Look through the data below for the line with "thumb ip: (101, 209)" and the line with "pinky tip: (311, 307)", then output those two and all lines in between, exactly as written.
Content starts
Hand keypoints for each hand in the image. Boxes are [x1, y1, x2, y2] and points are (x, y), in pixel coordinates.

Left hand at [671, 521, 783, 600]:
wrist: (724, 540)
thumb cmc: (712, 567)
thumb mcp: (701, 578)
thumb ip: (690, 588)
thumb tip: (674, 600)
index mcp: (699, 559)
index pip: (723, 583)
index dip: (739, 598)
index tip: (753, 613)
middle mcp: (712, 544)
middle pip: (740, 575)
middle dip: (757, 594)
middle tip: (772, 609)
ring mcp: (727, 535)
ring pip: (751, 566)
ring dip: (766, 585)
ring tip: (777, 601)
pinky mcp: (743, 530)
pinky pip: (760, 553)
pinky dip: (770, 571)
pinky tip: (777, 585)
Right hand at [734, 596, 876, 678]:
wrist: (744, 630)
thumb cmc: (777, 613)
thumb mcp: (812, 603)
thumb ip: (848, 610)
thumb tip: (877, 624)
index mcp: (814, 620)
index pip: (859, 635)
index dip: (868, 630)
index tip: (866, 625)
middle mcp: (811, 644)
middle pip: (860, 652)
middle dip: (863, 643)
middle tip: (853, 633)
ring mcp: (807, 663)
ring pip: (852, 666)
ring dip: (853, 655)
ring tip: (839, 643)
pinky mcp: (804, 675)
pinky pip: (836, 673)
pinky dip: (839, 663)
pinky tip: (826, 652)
Content ends
Content starts
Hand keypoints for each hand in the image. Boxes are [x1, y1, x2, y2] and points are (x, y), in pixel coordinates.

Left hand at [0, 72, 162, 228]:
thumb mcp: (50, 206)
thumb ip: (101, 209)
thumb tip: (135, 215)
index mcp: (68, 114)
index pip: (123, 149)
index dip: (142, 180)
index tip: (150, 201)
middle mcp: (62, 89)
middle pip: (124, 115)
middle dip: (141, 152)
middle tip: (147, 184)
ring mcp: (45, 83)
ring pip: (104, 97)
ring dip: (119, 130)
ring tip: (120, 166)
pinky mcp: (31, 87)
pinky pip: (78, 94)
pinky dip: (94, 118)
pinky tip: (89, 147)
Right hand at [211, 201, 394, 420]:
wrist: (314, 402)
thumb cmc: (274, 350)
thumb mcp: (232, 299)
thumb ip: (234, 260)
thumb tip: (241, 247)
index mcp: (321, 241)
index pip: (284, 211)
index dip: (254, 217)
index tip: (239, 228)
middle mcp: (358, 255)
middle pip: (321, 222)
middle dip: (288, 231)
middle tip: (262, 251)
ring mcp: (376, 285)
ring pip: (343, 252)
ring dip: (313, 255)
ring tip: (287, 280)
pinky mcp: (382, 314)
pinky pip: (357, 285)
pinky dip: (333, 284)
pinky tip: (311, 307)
Content ends
_REPLY TO THE EXERCISE_
thumb ip: (101, 209)
thumb tip: (135, 215)
index mcp: (68, 114)
index pip: (123, 149)
index dip: (142, 180)
index tip: (150, 201)
middle mcp: (62, 89)
middle pip: (124, 115)
middle dip: (141, 152)
middle tip: (147, 184)
ring mcp: (45, 83)
ring pip: (104, 97)
ring dip: (119, 130)
ring tip: (120, 166)
pinky mcp: (31, 87)
pinky pip: (78, 94)
pinky dip: (94, 118)
pinky tip: (89, 147)
Right hand at [211, 201, 394, 420]:
wrist: (314, 402)
thumb cmc: (274, 350)
thumb mcp: (232, 299)
thumb ip: (234, 260)
thumb tip: (241, 247)
index mcp: (321, 241)
index pip: (284, 211)
index dip: (254, 217)
index tip: (239, 228)
middle mcp: (358, 255)
middle pip: (321, 222)
middle dip: (288, 231)
middle tip: (262, 251)
ring mcp: (376, 285)
ring pip: (343, 252)
ring dip: (313, 255)
ring tip: (287, 280)
pinky mcp: (382, 314)
pinky pip: (357, 285)
pinky dip: (333, 284)
pinky tip: (311, 307)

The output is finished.